▶ **EXERCISE OBJECTIVE**: Print word for word the passage of the blog post below about the rental car's GPS, starting with "GPS tries to" and going on through "simply from stress.".

▶ **EXTRACT PROVIDED**:
Walden World

The wacky and wonderful tales of Beth's and Catherine's global adventures. And all things Walden too.

Saturday, March 07, 2020

GPS tries to Kill us Again

I think Glynda the Possessed Evil GPS in our former car rental decided a new method to try and get rid of us.

I had earlier described her attempts to have us straight off a mountain and dead.

Putting in an actual hotel address from Bom Jesus de Monte to Porto filled me with confidence. This time she would not be able to trick us...

However her new ruse was to drive us straight into Porto, right at the height of rush hour, on a Friday, and confound us so much we would have a heart attack simply from stress.

From her taut British accent I can only imagine the malevolent chuckles she produced privately which we were not party to.

Her first rule of order was to reassure us over and over that our destination was less than a kilometer away.

An ancient man sees us drive into his shed then try and back up. He smiles and waves.

▶ **DATA BLOCK**:
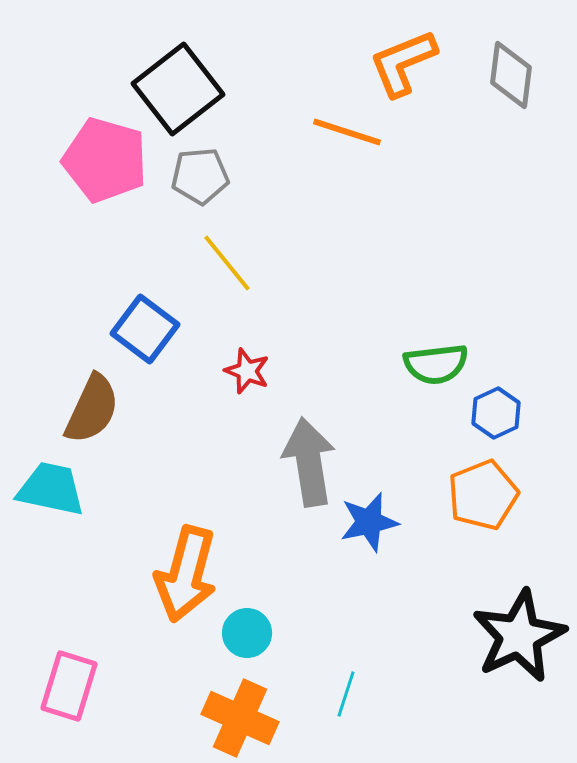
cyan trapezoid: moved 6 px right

▶ **REPLY TO THE EXERCISE**:
GPS tries to Kill us Again

I think Glynda the Possessed Evil GPS in our former car rental decided a new method to try and get rid of us.

I had earlier described her attempts to have us straight off a mountain and dead.

Putting in an actual hotel address from Bom Jesus de Monte to Porto filled me with confidence. This time she would not be able to trick us...

However her new ruse was to drive us straight into Porto, right at the height of rush hour, on a Friday, and confound us so much we would have a heart attack simply from stress.